In Casa Mia we are interested not only with what the children learn, but also with the person they become, and how they will function outside of the classroom, which is why our curriculum is just as much about social and emotional growth as academic achievement.
Pillar 4: Teachers
Our team of Montessori teachers are expertly trained facilitators in the classroom; always ready to assist the children and direct their learning based on observations of the children. The teacher’s purpose is to stimulate the children’s enthusiasm for learning and to guide it, without interfering with the children’s natural desire to teach themselves and become independent. Each child works through their individual cycle of activities and learns to truly understand according to their own unique needs and capabilities.
It is the teacher’s aim to be the link with the children’s needs and the learning materials and experiences abundant in the environment; creating lessons and learning opportunities to interest and inspire the children. Leading by example, our Montessori teachers are role models for consideration, respect, humour and love of the children in the school community.
Planes of Development
Dr Montessori outlined four consecutive planes, or stages, of development from birth to maturity, each plane spanning approximately six-years. At each plane of development children and young people display intellectual powers, social orientations and creative potential unique to that stage. Each plane is characterised by the way children in that plane learn, building on the achievements of the plane before and preparing for the one to follow. The timing and nature of the transition between planes vary from individual to individual.
- The first plane of development is the period from birth to, approximately, age six. During this stage children are sensory explorers, learning to become functionally independent in their immediate environment and community. Children at this stage construct their own intellect by absorbing every aspect of their environment, language and culture.
- The second plane of development is the period from, approximately, six to twelve years. The developmental focus of this period is intellectual independence, hand in hand with the development of ethics and social responsibility.
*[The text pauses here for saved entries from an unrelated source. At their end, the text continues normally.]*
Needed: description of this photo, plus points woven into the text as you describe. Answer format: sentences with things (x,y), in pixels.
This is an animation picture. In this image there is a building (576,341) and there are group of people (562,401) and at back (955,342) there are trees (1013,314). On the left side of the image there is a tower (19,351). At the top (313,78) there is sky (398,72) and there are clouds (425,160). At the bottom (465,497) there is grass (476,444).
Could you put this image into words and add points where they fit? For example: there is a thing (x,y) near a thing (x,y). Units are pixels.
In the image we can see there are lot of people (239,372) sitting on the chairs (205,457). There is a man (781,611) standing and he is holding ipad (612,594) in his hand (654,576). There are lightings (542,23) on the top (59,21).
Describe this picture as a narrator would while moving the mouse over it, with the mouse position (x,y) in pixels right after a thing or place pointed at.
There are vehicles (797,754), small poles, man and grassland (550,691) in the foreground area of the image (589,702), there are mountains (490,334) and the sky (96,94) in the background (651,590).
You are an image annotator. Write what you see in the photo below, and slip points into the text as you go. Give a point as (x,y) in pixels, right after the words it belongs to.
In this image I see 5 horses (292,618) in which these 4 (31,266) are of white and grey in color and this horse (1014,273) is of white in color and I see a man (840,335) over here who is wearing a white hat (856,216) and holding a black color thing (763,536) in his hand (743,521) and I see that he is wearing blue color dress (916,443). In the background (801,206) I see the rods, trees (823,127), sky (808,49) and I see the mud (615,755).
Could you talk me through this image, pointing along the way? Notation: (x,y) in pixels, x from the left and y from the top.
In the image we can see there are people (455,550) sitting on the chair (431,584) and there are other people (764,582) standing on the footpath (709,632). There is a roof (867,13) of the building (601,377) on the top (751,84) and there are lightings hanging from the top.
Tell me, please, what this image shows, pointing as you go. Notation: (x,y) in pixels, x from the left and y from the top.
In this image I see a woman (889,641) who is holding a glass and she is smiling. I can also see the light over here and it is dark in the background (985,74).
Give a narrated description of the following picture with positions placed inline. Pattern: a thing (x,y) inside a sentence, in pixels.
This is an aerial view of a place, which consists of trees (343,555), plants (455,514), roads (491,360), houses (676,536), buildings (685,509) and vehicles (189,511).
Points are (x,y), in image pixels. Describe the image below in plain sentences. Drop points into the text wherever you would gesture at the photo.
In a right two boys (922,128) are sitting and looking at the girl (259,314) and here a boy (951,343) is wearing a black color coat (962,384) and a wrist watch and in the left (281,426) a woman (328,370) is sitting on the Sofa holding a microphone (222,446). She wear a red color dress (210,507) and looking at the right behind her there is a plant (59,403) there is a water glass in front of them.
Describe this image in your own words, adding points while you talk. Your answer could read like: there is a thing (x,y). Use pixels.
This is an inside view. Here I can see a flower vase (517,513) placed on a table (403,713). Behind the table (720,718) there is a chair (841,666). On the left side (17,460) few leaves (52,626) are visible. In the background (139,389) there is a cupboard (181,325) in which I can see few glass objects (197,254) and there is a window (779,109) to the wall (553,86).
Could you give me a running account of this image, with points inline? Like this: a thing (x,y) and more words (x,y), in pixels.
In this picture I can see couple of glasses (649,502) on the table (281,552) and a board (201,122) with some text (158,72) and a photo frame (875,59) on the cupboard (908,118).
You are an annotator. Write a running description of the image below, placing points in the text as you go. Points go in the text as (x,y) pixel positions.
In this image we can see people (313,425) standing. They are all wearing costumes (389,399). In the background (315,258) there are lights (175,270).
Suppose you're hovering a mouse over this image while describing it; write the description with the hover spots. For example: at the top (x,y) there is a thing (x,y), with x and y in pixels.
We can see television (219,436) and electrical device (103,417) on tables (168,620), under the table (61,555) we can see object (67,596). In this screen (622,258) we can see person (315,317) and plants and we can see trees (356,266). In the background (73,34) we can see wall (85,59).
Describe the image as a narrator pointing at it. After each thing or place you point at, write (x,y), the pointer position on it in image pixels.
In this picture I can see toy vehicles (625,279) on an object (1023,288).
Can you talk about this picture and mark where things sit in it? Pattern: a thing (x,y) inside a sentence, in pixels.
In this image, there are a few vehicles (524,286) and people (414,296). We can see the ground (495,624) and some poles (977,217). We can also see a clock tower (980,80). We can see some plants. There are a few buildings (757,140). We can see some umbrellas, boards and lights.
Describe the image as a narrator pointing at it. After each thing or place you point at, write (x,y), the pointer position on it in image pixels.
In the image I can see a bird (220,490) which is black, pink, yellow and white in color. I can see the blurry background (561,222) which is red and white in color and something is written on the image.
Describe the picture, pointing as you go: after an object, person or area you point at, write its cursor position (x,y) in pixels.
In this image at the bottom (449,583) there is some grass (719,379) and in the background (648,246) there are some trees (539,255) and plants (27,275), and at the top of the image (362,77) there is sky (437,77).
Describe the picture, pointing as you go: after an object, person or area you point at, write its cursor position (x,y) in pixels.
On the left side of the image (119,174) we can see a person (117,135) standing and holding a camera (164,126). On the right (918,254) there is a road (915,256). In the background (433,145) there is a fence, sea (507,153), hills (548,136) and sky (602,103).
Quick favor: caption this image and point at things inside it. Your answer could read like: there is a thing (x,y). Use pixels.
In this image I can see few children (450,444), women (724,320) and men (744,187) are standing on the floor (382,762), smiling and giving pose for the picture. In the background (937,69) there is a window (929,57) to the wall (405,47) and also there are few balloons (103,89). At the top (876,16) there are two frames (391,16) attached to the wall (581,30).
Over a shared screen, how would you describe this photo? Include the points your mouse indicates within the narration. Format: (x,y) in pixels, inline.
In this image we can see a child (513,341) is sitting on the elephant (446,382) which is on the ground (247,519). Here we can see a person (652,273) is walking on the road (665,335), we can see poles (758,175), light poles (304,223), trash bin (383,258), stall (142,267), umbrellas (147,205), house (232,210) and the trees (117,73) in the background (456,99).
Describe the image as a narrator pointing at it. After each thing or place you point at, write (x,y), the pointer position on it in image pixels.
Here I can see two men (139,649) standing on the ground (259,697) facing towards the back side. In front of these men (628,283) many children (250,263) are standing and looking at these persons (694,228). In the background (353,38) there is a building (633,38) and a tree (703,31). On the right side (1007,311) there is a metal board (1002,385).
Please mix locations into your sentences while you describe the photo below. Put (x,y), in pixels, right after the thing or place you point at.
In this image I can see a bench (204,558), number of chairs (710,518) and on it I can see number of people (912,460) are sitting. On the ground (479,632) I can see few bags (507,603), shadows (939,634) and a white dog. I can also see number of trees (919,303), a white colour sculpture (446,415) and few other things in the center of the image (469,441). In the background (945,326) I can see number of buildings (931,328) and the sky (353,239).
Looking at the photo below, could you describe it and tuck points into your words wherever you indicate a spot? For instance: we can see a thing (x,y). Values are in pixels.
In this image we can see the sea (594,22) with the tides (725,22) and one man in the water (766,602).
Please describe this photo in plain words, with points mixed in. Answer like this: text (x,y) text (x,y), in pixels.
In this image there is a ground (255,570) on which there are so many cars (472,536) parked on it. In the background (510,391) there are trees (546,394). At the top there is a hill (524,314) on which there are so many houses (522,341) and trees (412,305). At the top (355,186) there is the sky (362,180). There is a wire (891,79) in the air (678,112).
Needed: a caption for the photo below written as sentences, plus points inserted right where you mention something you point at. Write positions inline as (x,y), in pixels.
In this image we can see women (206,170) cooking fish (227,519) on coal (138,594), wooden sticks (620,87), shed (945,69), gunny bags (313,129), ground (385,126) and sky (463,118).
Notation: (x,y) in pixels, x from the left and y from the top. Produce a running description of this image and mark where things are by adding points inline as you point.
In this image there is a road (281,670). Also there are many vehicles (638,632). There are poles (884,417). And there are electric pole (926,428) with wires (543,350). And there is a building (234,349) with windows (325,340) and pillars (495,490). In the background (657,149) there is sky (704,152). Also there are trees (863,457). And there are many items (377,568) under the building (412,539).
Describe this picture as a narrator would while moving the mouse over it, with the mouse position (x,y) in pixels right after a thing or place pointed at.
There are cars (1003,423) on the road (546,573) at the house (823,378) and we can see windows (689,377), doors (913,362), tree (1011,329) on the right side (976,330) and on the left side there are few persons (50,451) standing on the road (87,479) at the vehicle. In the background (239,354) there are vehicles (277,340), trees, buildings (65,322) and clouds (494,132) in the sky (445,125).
During this stage children become conceptual explorers. They use reasoning, abstract thought and imagination to explore and develop their understanding of the world.
- From age twelve to eighteen young people become humanistic explorers seeking to understand their place in society, and to contribute to society. They have a huge capacity for creative expression, and their style of learning becomes more practical and experiential, an approach they use to explore previously introduced concepts in more depth and in real-life contexts.
- From eighteen to twenty-four young adults develop specialist knowledge and skills, preparing them to take their place in the world and to establish social and economic independence.
For each plane of development there is a specific Montessori learning environment. Montessori environments for each plane maintain distinctive Montessori characteristics, including freedom of choice and movement, and an emphasis on independent exploration and self-directed learning. At the same time the design of each environment is customised to the specific needs, interests and potential of each developmental stage.
Within each plane of development there are periods during which children and young people display intense interest in a particular activity or aspect of the environment. These periods were called by Dr Montessori sensitive periods for learning, especially in the context of early childhood. The sensitive period for language, for example, is active during the first plane of development from birth to six years. This sensitive period provides a window of opportunity that enables children to learn language with ease and enjoyment. If, for any reason, a child does not learn to speak during this time, the sensitive period disappears and the learning of language requires much greater effort. The particular learning sensitivities and needs of children at each stage of development are reflected in the design of the Montessori environment and in the resources and activities for that stage of development.